* **DATA PROVIDED**:
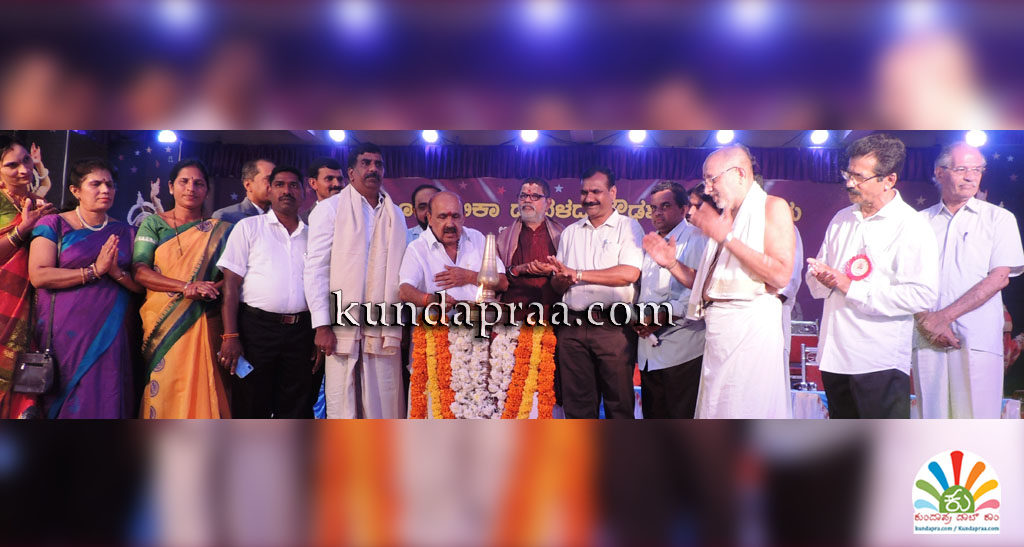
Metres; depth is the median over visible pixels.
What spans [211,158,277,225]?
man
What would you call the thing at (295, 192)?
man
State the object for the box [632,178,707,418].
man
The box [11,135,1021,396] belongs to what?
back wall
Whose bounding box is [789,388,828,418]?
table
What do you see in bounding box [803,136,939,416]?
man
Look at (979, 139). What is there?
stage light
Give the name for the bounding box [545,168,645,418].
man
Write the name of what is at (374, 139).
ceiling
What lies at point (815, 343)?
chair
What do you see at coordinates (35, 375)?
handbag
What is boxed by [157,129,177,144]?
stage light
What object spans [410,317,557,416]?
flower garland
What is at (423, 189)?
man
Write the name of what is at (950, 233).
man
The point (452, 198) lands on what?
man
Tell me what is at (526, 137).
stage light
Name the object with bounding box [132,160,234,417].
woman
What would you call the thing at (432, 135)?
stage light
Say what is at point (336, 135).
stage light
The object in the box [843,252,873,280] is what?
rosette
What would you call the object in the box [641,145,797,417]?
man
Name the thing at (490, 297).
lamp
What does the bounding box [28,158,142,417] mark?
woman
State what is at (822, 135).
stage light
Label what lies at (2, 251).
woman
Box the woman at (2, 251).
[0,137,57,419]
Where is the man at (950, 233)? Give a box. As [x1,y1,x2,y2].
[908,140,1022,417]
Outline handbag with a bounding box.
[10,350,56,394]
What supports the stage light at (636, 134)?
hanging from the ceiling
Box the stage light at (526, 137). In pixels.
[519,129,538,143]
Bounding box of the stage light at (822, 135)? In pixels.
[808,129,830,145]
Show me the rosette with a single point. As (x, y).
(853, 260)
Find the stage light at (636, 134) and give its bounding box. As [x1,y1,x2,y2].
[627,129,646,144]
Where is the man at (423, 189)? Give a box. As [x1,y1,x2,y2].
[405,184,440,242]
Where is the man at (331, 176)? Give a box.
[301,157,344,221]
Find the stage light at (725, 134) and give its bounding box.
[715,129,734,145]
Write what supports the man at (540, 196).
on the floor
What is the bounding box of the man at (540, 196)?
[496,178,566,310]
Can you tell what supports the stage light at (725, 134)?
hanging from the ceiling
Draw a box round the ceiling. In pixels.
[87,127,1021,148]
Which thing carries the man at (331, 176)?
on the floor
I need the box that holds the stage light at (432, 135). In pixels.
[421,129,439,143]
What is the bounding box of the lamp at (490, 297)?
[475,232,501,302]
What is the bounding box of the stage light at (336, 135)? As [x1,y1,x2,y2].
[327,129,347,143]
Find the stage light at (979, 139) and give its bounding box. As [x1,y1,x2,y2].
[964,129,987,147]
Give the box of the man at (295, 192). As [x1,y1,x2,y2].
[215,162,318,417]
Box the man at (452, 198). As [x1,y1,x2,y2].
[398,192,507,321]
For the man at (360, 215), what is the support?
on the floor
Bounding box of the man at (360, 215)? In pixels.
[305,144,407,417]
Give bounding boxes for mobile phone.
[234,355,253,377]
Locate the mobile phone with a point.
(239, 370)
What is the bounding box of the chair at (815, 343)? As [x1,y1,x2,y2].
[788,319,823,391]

* **TASK TO COMPLETE**:
What is needed here is an exact transcript of the data above, pictures excluded.

* **EXERCISE RESPONSE**:
Metres; depth is the median over visible pixels.
What spans [211,158,277,225]?
man
What would you call the thing at (295, 192)?
man
State the object for the box [632,178,707,418].
man
The box [11,135,1021,396] belongs to what?
back wall
Whose bounding box is [789,388,828,418]?
table
What do you see in bounding box [803,136,939,416]?
man
Look at (979, 139). What is there?
stage light
Give the name for the bounding box [545,168,645,418].
man
Write the name of what is at (374, 139).
ceiling
What lies at point (815, 343)?
chair
What do you see at coordinates (35, 375)?
handbag
What is boxed by [157,129,177,144]?
stage light
What object spans [410,317,557,416]?
flower garland
What is at (423, 189)?
man
Write the name of what is at (950, 233).
man
The point (452, 198) lands on what?
man
Tell me what is at (526, 137).
stage light
Name the object with bounding box [132,160,234,417].
woman
What would you call the thing at (432, 135)?
stage light
Say what is at point (336, 135).
stage light
The object in the box [843,252,873,280] is what?
rosette
What would you call the object in the box [641,145,797,417]?
man
Name the thing at (490, 297).
lamp
What does the bounding box [28,158,142,417] mark?
woman
State what is at (822, 135).
stage light
Label what lies at (2, 251).
woman
Box the woman at (2, 251).
[0,137,57,419]
Where is the man at (950, 233)? Give a box. As [x1,y1,x2,y2].
[908,140,1022,417]
Outline handbag with a bounding box.
[10,350,56,394]
What supports the stage light at (636, 134)?
hanging from the ceiling
Box the stage light at (526, 137). In pixels.
[519,129,538,143]
Bounding box of the stage light at (822, 135)? In pixels.
[808,129,830,145]
Show me the rosette with a single point. As (x, y).
(853, 260)
Find the stage light at (636, 134) and give its bounding box. As [x1,y1,x2,y2].
[627,129,646,144]
Where is the man at (423, 189)? Give a box. As [x1,y1,x2,y2].
[405,184,440,242]
Where is the man at (331, 176)? Give a box.
[301,157,344,221]
Find the stage light at (725, 134) and give its bounding box.
[715,129,734,145]
Write what supports the man at (540, 196).
on the floor
What is the bounding box of the man at (540, 196)?
[496,178,566,310]
Can you tell what supports the stage light at (725, 134)?
hanging from the ceiling
Draw a box round the ceiling. In pixels.
[87,127,1021,148]
Which thing carries the man at (331, 176)?
on the floor
I need the box that holds the stage light at (432, 135). In pixels.
[421,129,439,143]
What is the bounding box of the lamp at (490, 297)?
[475,232,501,302]
What is the bounding box of the stage light at (336, 135)? As [x1,y1,x2,y2].
[327,129,347,143]
Find the stage light at (979, 139) and give its bounding box. As [x1,y1,x2,y2].
[964,129,987,147]
Give the box of the man at (295, 192). As [x1,y1,x2,y2].
[215,162,318,417]
Box the man at (452, 198). As [x1,y1,x2,y2].
[398,192,507,321]
For the man at (360, 215), what is the support?
on the floor
Bounding box of the man at (360, 215)? In pixels.
[305,144,407,417]
Give bounding boxes for mobile phone.
[234,355,253,377]
Locate the mobile phone with a point.
(239, 370)
What is the bounding box of the chair at (815, 343)? As [x1,y1,x2,y2].
[788,319,823,391]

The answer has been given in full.